Beginning with the line that includes "right hip: (203, 429)" and ending with the last line of the entries below, set down each line exactly; include no pictures.

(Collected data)
----
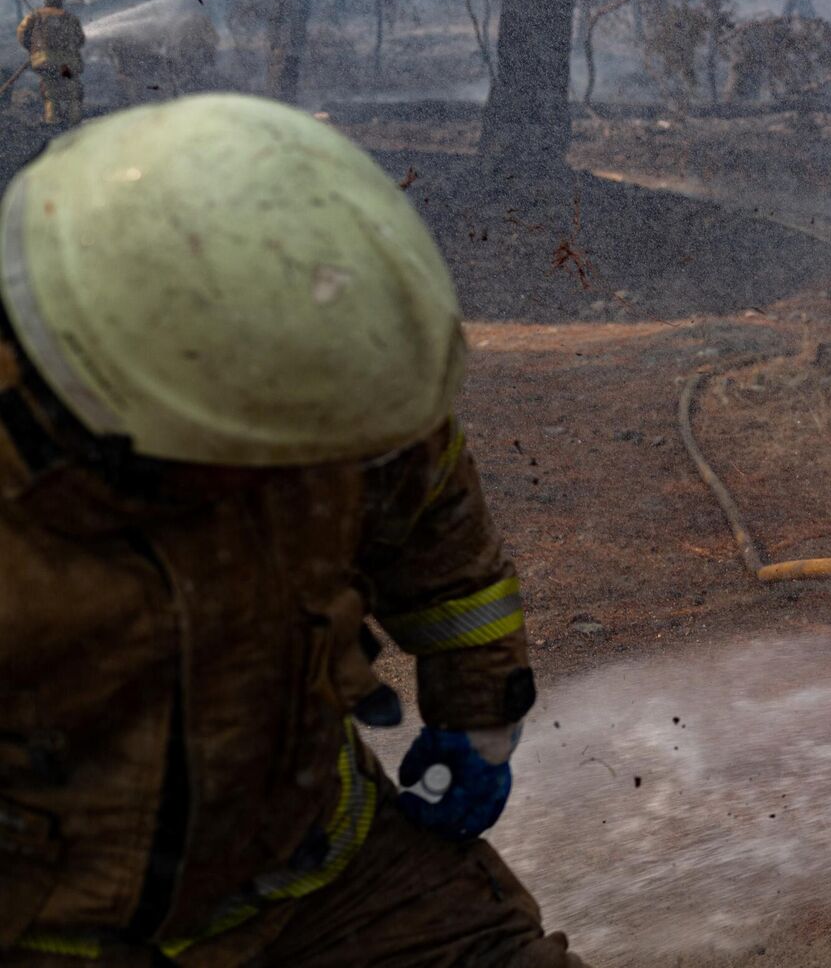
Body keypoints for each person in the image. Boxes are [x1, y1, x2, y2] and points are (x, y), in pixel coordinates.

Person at [0, 95, 584, 966]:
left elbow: (440, 537)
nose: (304, 475)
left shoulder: (318, 368)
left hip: (329, 880)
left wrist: (479, 714)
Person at [15, 0, 84, 129]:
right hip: (65, 65)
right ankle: (75, 124)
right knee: (72, 91)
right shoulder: (69, 17)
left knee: (51, 92)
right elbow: (80, 40)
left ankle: (53, 123)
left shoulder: (35, 16)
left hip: (46, 63)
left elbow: (21, 33)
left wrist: (32, 48)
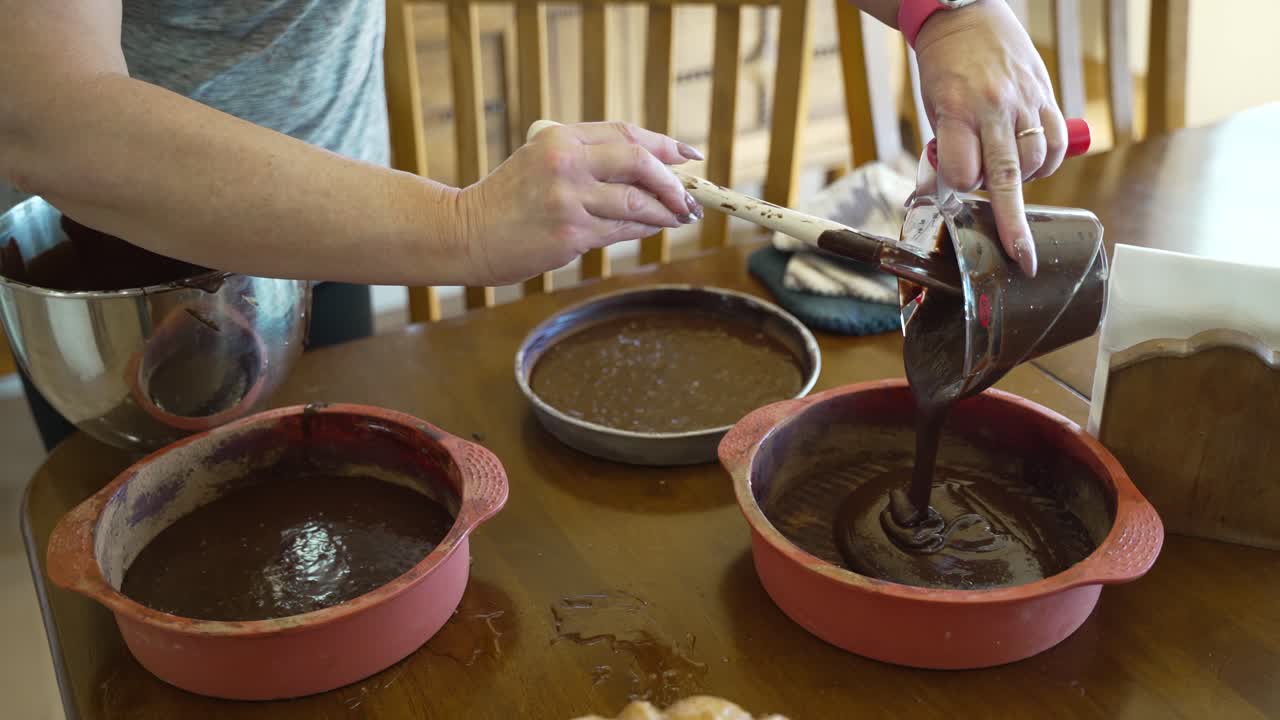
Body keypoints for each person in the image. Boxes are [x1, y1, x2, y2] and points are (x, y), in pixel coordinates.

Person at [0, 0, 1063, 451]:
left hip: (327, 240)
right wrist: (463, 228)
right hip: (100, 270)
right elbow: (45, 117)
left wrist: (949, 10)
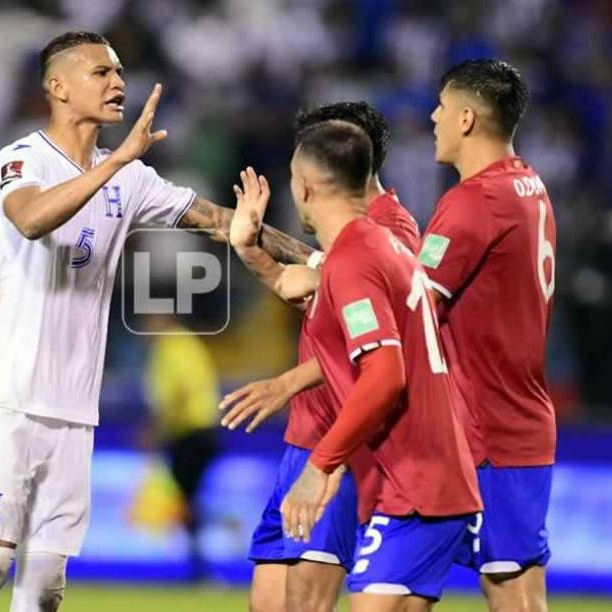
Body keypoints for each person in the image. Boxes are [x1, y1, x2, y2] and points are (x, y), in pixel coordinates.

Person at [0, 31, 313, 612]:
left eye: (118, 72)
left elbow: (218, 221)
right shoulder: (21, 158)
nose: (118, 83)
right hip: (6, 395)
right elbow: (33, 219)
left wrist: (315, 259)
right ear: (58, 88)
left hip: (73, 406)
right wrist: (116, 162)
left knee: (43, 590)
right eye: (101, 73)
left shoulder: (132, 180)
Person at [249, 120, 480, 610]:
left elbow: (385, 374)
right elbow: (307, 292)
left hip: (416, 480)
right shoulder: (378, 245)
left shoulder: (356, 258)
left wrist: (320, 465)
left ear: (304, 186)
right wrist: (255, 252)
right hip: (421, 474)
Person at [220, 101, 422, 612]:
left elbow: (384, 349)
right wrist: (249, 250)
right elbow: (300, 288)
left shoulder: (388, 233)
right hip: (301, 441)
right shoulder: (347, 238)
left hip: (341, 444)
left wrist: (288, 382)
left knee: (306, 605)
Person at [422, 59, 556, 611]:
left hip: (490, 427)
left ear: (468, 118)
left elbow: (412, 308)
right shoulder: (528, 184)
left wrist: (331, 277)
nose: (433, 117)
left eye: (442, 107)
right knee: (514, 583)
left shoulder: (473, 201)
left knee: (511, 590)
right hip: (509, 417)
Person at [143, 314, 222, 582]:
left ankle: (201, 566)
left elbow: (177, 392)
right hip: (203, 429)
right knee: (189, 499)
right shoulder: (187, 342)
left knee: (186, 501)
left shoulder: (171, 346)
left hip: (191, 432)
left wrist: (156, 430)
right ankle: (198, 563)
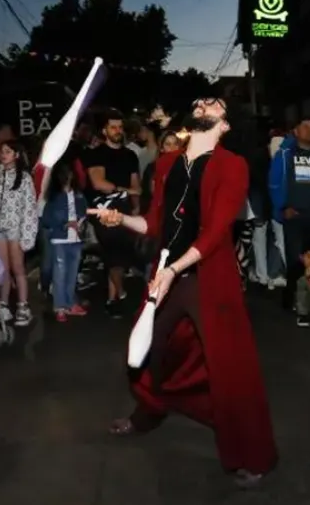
----
## Result of the exercise
right hip: (203, 429)
right knee: (189, 499)
right shoulder: (187, 342)
left knee: (186, 501)
left shoulder: (171, 346)
left hip: (191, 432)
left wrist: (156, 430)
right ankle: (198, 563)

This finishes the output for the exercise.